Ela também diferencia sensualidade de sexualização.
— A Sapucaí é um dos “chãos” mais importantes para a passista. É onde acontece um ritual, em que ela se entrega totalmente à dança para fazer a escola campeã. E é também onde se cristaliza uma imagem de passista como um corpo sexualizado, principalmente da mulher negra. Isso tem fundamento no racismo e no machismo estrutural. O contraponto é humanizá-las — reflete.
Estrias e celulite
A ditadura da padronização dos corpos, em que das mulheres é exigido que nem celulite ou estrias tenham, foi ganhando outros contornos e chegou até a rainha de bateria da Grande Rio, a atriz Paolla Oliveira. Em dezembro do ano passado, seu nome foi envolvido num debate sobre o físico ideal para o carnaval. O estopim foi um vídeo gravado durante um ensaio, em que ela se diverte dançando. Comentários sobre o peso, a idade e as curvas da atriz inundaram as redes sociais. A resposta da rainha foi levantar o estandarte por corpos reais na Sapucaí e onde mais as mulheres quiserem.
Com as cores da bandeira do Brasil, a cantora Jojo Todynho foi ao ensaio da Mocidade no início do mês. Toda no brilho, a calça amarela mostrava o bumbum e um biquíni fio dental verde, combinando com o top e o adereço de cabeça. Ela, que é musa da escola este ano, também foi alvo de críticas por conta de seu corpo.
— Estar na Sapucaí é maravilhoso. É muito bom ser de verdade.

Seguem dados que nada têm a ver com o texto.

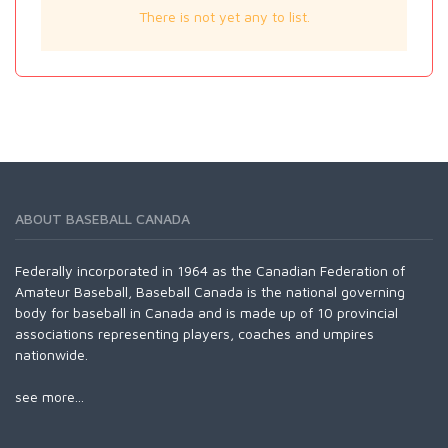
There is not yet any to list.
ABOUT BASEBALL CANADA
Federally incorporated in 1964 as the Canadian Federation of
Amateur Baseball, Baseball Canada is the national governing
body for baseball in Canada and is made up of 10 provincial
associations representing players, coaches and umpires
nationwide.
see more...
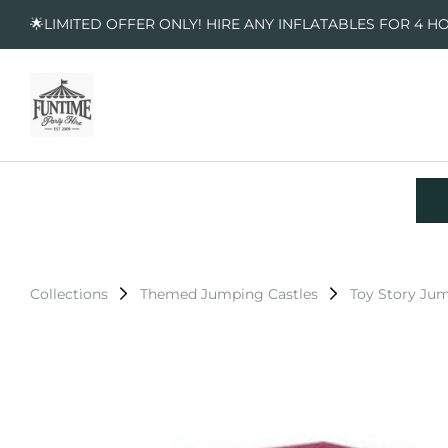
🌟LIMITED OFFER ONLY! HIRE ANY INFLATABLES FOR 4 H
Collections
Themed Jumping Castles
Toy Story Jum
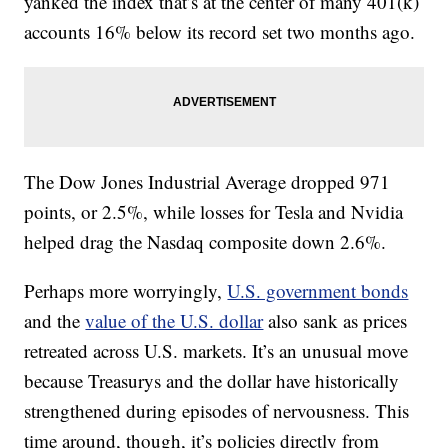
yanked the index that’s at the center of many 401(k)
accounts 16% below its record set two months ago.
The Dow Jones Industrial Average dropped 971
points, or 2.5%, while losses for Tesla and Nvidia
helped drag the Nasdaq composite down 2.6%.
Perhaps more worryingly,
U.S. government bonds
and the
value of the U.S. dollar
also sank as prices
retreated across U.S. markets. It’s an unusual move
because Treasurys and the dollar have historically
strengthened during episodes of nervousness. This
time around, though, it’s policies directly from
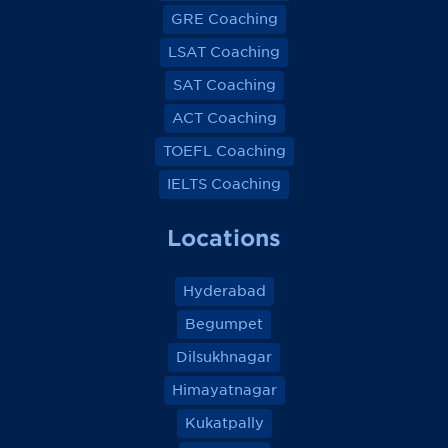
GRE Coaching
LSAT Coaching
SAT Coaching
ACT Coaching
TOEFL Coaching
IELTS Coaching
Locations
Hyderabad
Begumpet
Dilsukhnagar
Himayatnagar
Kukatpally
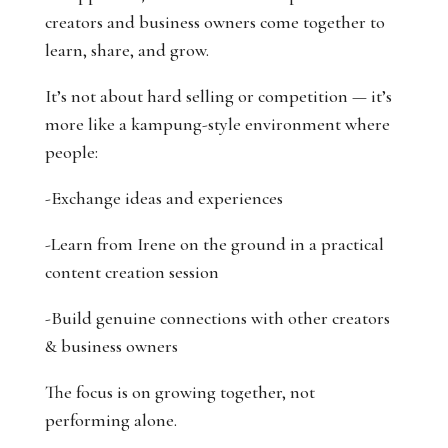
creators and business owners come together to
learn, share, and grow.
It’s not about hard selling or competition — it’s
more like a kampung-style environment where
people:
-Exchange ideas and experiences
-Learn from Irene on the ground in a practical
content creation session
-Build genuine connections with other creators
& business owners
The focus is on growing together, not
performing alone.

E a gente sabe quem gosta, quem não gosta — conta a cantora.
Para o carnavalesco Milton Cunha, o corpo, por si só, é a própria razão de ser da escola de samba e conta uma história de contestação:
— O corpo periférico, negro, humilde, tentando se expressar artisticamente, fantasiado do carnaval, é um corpo de narração. Ao colocar o mamilo de fora, o bumbum de fora, um fio dental, um tapa-sexo, a pessoa narra a contestação, a crítica, a luta contra a ditadura do corpo e a favor da liberdade.
Tudo isso, segundo ele, é fruto da Revolução Sexual de 1968, quando as mulheres queimaram os sutiãs em Sorbonne, na França. Nos 40 anos da passarela mais famosa do carnaval, a esperança do carnavalesco é que esse resgate seja ainda mais forte: por menos caretice e mais ousadia.
— Está na hora de a gente rir de novo, brincar de novo — diz o comentarista.